This section is intended to introduce various aspects of the prior art. This discussion is believed to assist in providing a framework to facilitate a better understanding of particular aspects of the present disclosure. Accordingly, it should be understood that this section should be read in this light, and not necessarily as admission of prior art.
The production of hydrocarbons from a reservoir oftentimes carries with it the incidental production of non-hydrocarbon gases. Such gases include contaminants such as carbon dioxide (CO2) and hydrogen sulfide (H2S). When CO2 and H2S are produced as part of a hydrocarbon gas stream (such as methane (C1) or ethane (C2)), the gas stream is sometimes referred to as “sour gas.”
Sour gas is usually treated to remove CO2, H2S, and other contaminants before it is sent downstream for further processing or sale. Removal of acid gases creates a “sweetened” hydrocarbon gas stream. The sweetened stream may be used as an environmentally-acceptable fuel or as feedstock to a chemicals or gas-to-liquids facility. The sweetened gas stream may be chilled to form liquefied natural gas, or LNG.
The gas separation process creates an issue as to the disposal of the separated contaminants. In some cases, the concentrated acid gas (consisting primarily of H2S and CO2) is sent to a sulfur recovery unit (“SRU”). The SRU converts the H2S into benign elemental sulfur. However, in some areas (such as the Caspian Sea region), additional elemental sulfur production is undesirable because there is a limited market. Consequently, millions of tons of sulfur have been stored in large, above-ground blocks in some areas of the world, most notably Canada and Kazakhstan.

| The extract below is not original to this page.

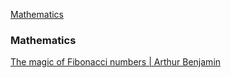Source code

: [Mathematics](#mathematics)

### Mathematics
[The magic of Fibonacci numbers | Arthur Benjamin](https://www.youtube.com/watch?v=SjSHVDfXHQ4)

While the sulfur is stored on land, the carbon dioxide associated with the acid gas is oftentimes vented to the atmosphere. However, the practice of venting CO2 is sometimes undesirable. One proposal to minimize CO2 emissions is a process called acid gas injection (“AGI”). AGI means that unwanted sour gases are re-injected into a subterranean formation under pressure and sequestered for potential later use. Alternatively, the carbon dioxide is used to create artificial reservoir pressure for enhanced oil recovery operations.
To facilitate AGI, it is desirable to have a gas processing facility that effectively separates out the acid gas components from the hydrocarbon gases. Some natural gas reservoirs contain relatively low percentages of hydrocarbons (less than 40%, for example) and high percentages of acid gases, principally carbon dioxide, but also hydrogen sulfide, carbonyl sulfide, carbon disulfide, and various mercaptans. In these instances, cryogenic gas processing may be beneficially employed.
Cryogenic gas processing is a distillation process sometimes used for gas separation. However, conventional cryogenic distillation towers may be bulky and/or create weight distribution issues for offshore vessels and platforms. Moreover, for gas streams having unusually high levels of CO2 (such as greater than about 30 mol. percent), additional processing may be needed to remove methane that becomes entrained in the bottoms liquid stream, or to remove carbon dioxide that becomes entrained in the overhead gas stream.
Challenges also exist with respect to cryogenic distillation of sour gas. For example, at higher CO2 concentrations, e.g., greater than about 5 mol. percent at total pressure less than about 700 psig, CO2 may freeze out as a solid in the cryogenic distillation tower. The formation of CO2 as a solid disrupts the cryogenic distillation process.
Therefore, there is a need for improved cryogenic distillation systems, which resolve one or more of the problems identified above.